[[ INFORMATION SUPPLIED, beginning ]]

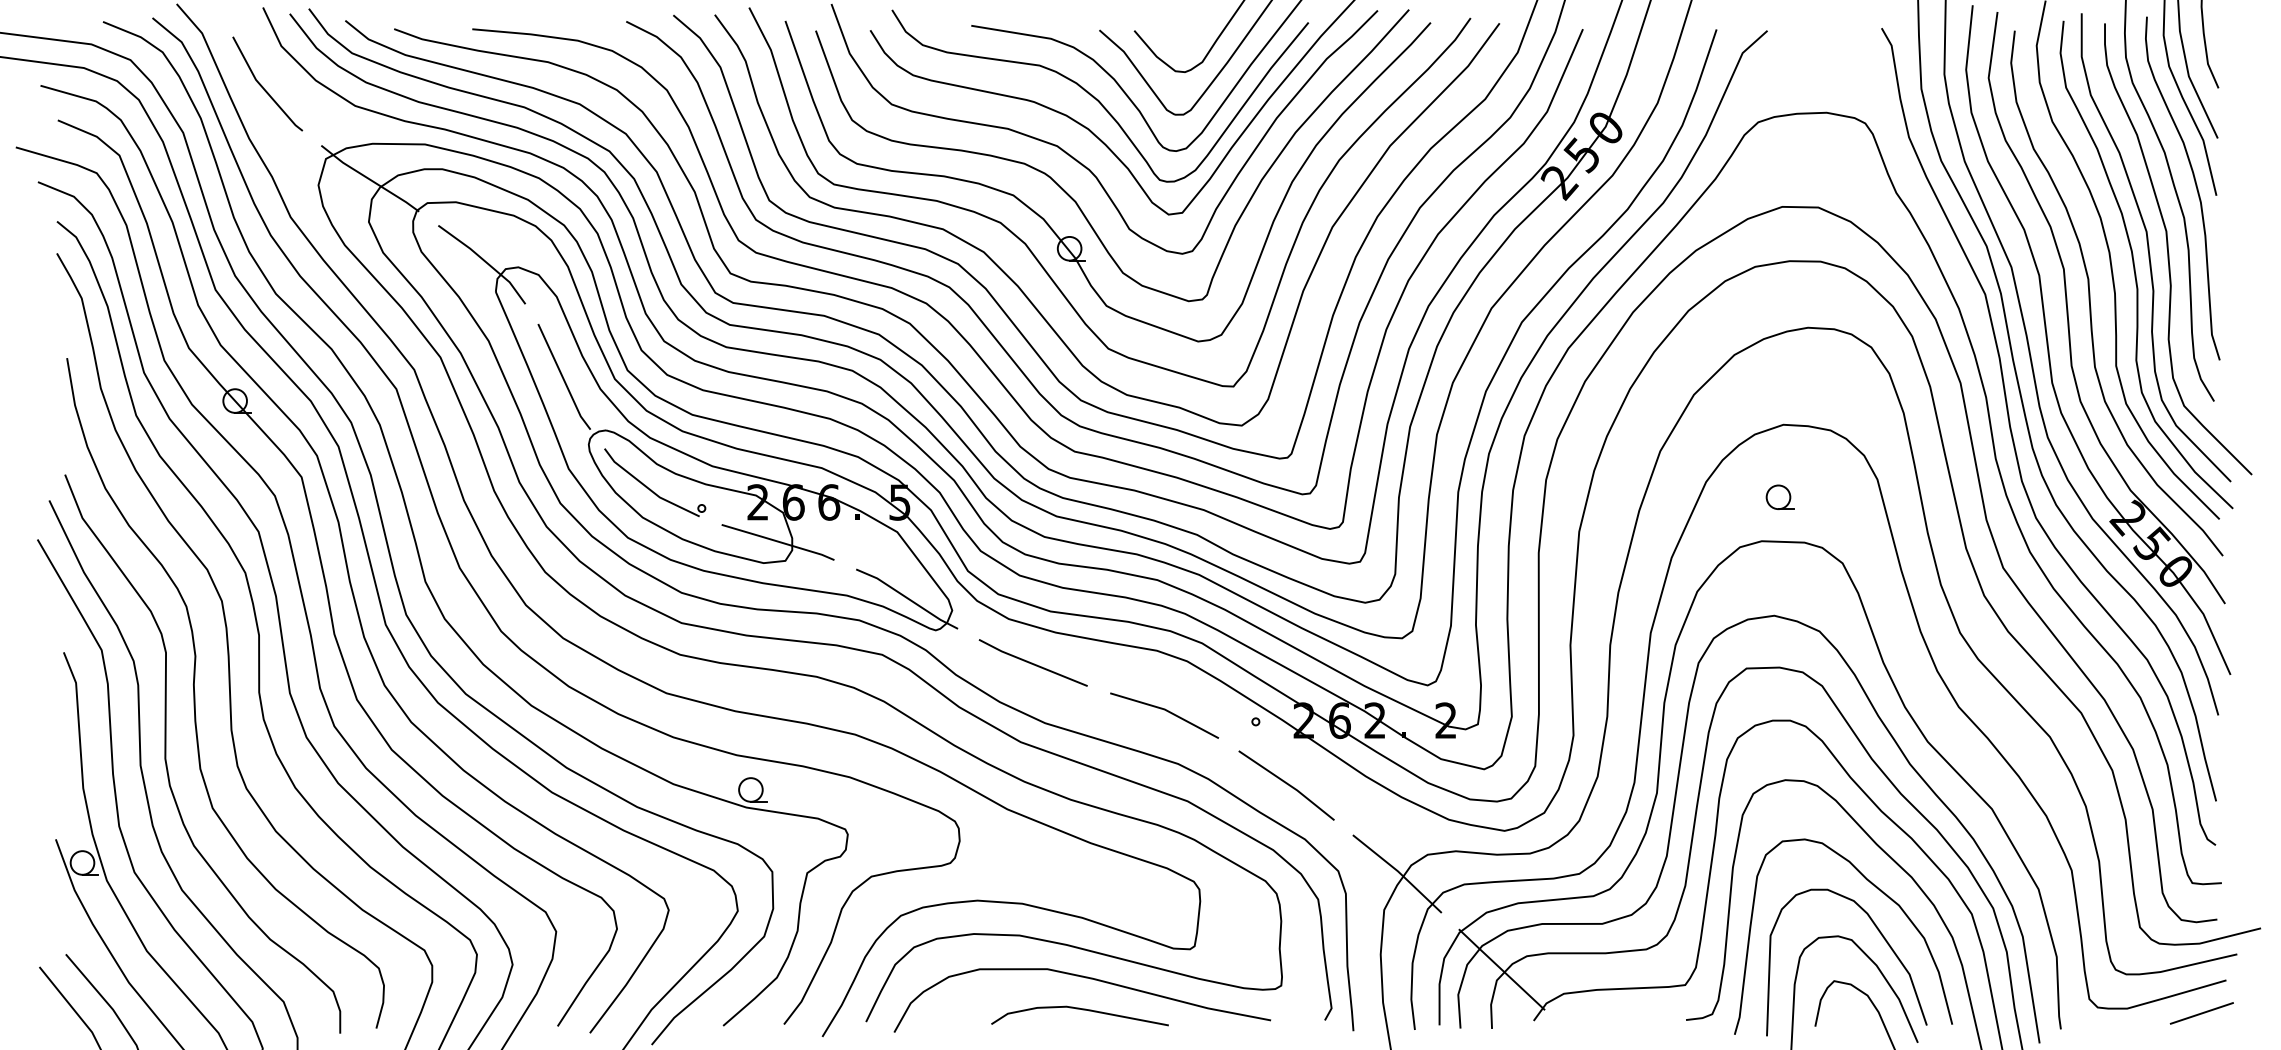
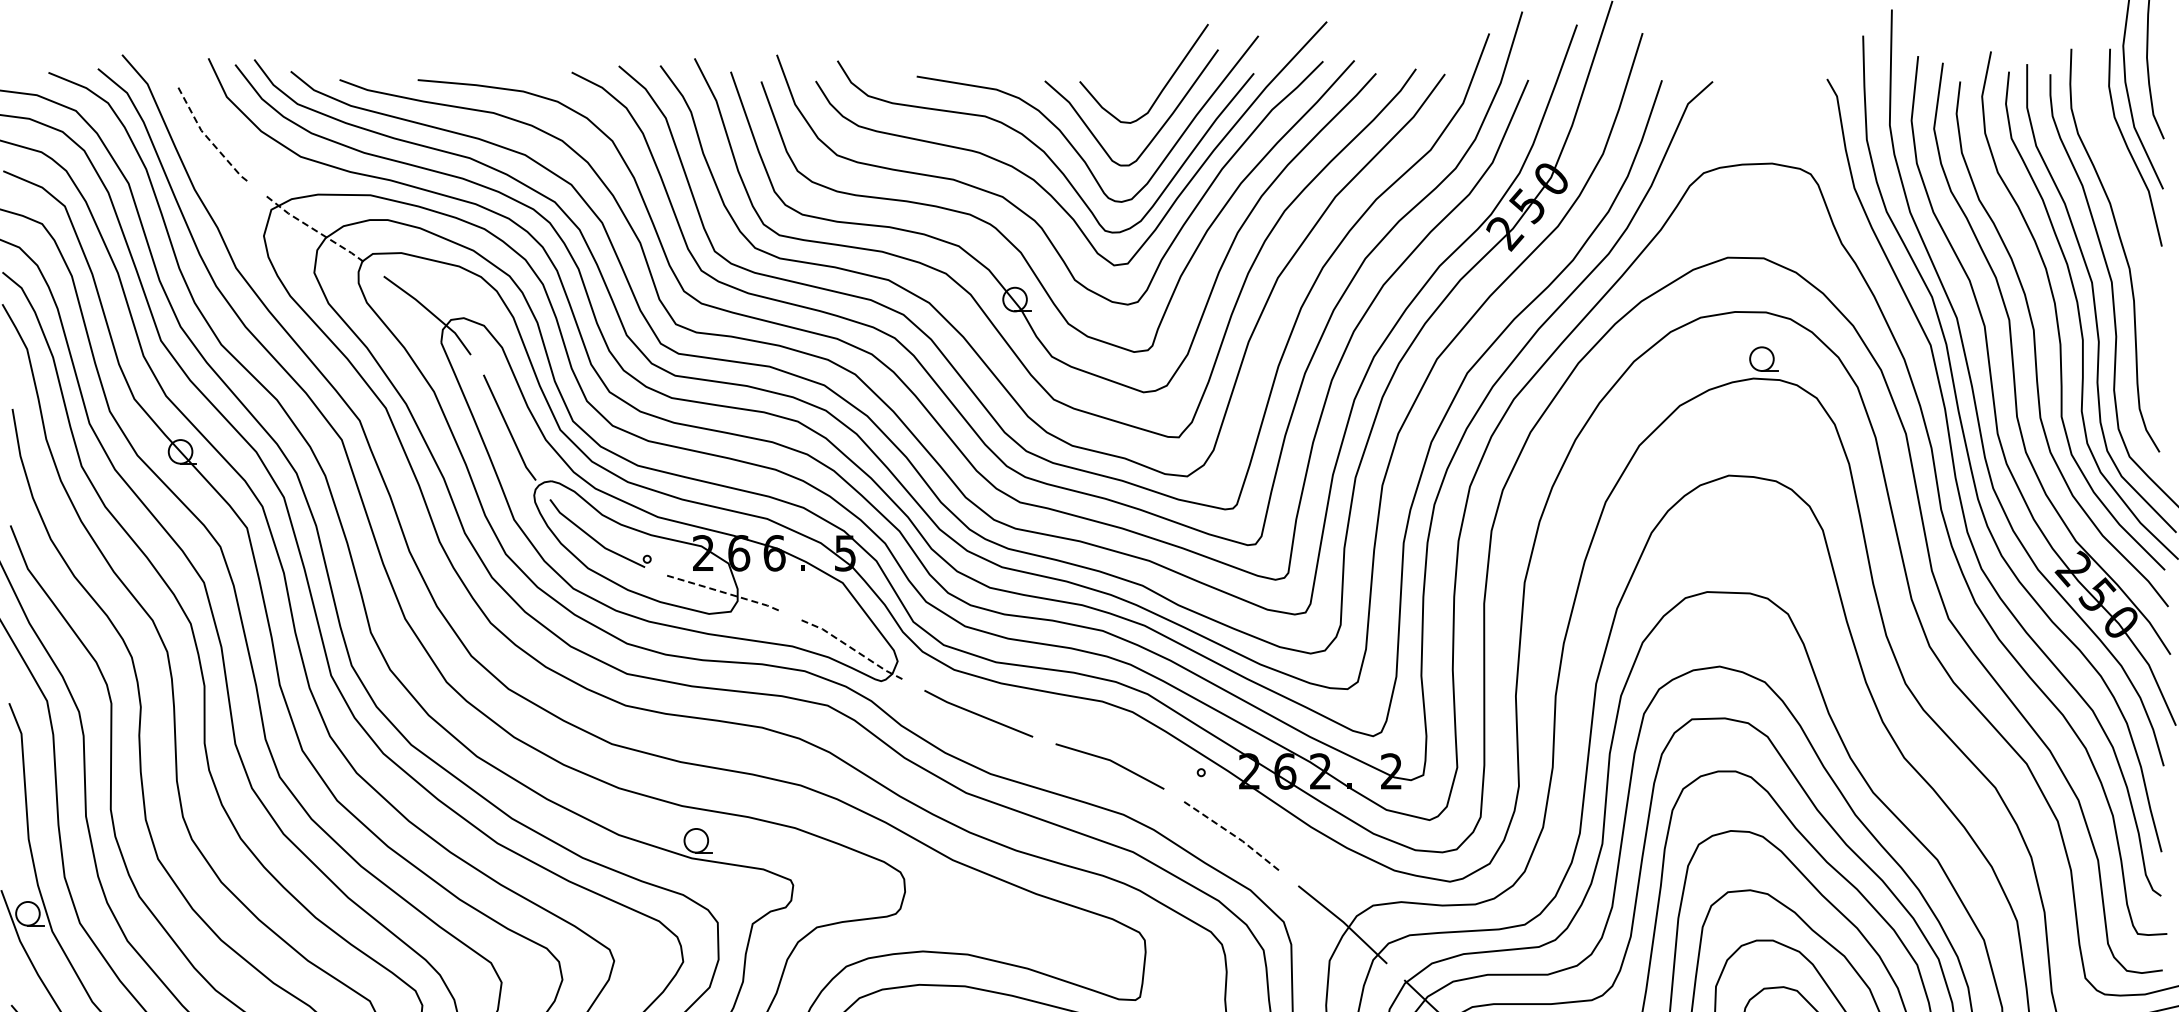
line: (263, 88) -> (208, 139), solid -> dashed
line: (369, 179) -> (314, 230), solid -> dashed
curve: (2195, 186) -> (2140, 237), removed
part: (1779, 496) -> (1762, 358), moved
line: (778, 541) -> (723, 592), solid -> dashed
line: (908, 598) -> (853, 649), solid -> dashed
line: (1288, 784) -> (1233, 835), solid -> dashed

[[ INFORMATION SUPPLIED, end ]]

▸ YOUR ASSIGNMENT
Return only what runs from the line containing "curve: (2195, 186) -> (2140, 237), removed" to the last line of the records above, both ends included, exactly as written.

▸ YOUR RESPONSE
curve: (2195, 186) -> (2140, 237), removed
part: (1779, 496) -> (1762, 358), moved
line: (778, 541) -> (723, 592), solid -> dashed
line: (908, 598) -> (853, 649), solid -> dashed
line: (1288, 784) -> (1233, 835), solid -> dashed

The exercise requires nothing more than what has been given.